1. Either make notes on each area, and/or complete the attached grid.

Was Russia on the brink of revolution in 1914: grid of evidence

Task Two

ATL: Thinking skills

1. Following your research, which of the two view points below do you now agree with?

'Had the war not intervened, the confrontation between the authorities and the rest of the population would possibly have come sooner than 1917'  Martin McCauley

'In spite of all of the imperfections and drawbacks of the new departures, it seems safe to say that [the political, economic and social reforms] contained the elements of the future progress of the nation along the road that had been followed by other countries' Michael Florinsky

2. Organise a class debate:

'This House believes that Russia was on the brink of revolution by 1914'

The instructions for students are as follows:

There should be three speakers for each side.

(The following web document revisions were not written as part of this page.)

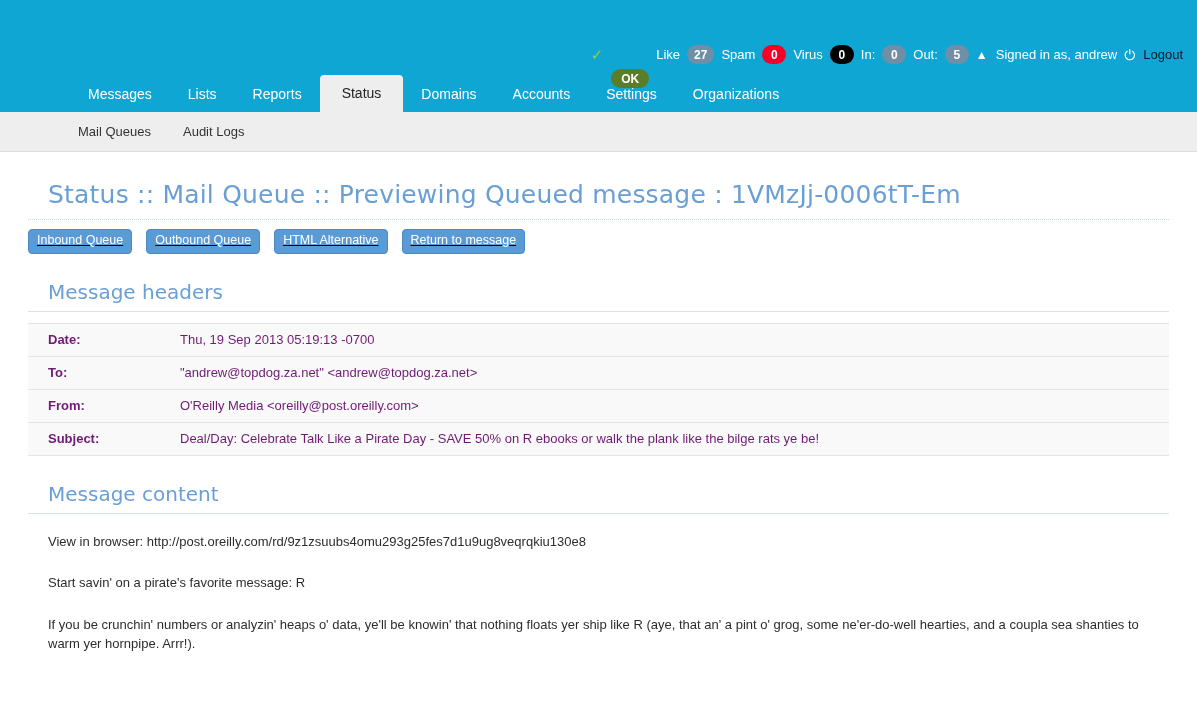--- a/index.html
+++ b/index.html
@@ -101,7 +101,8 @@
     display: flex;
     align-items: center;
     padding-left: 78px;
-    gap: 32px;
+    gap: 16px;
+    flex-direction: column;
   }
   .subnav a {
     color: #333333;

The first speaker should set out the main arguments that their team will be putting forward and give some evidence for at least two of these arguments.

The second speaker should respond to any points made by the first speaker on the other side and then go on to develop at least two more points.

After the first two speakers on each side have spoken, the debate should be opened up to questions from the floor and anyone who has not given a speech should ask a question.

Finally, the last speaker on each side should speak. They should address questions that were raised from the floor as well as refuting any arguments from the other side. They should summarise their team's key points again.

Note that your teacher will be deciding which side wins and points will be given for valid arguments backed up with precise evidence. Credit will also be given for using the views of historians to support your points as well as responding to arguments from the opposing team and to questions from the floor.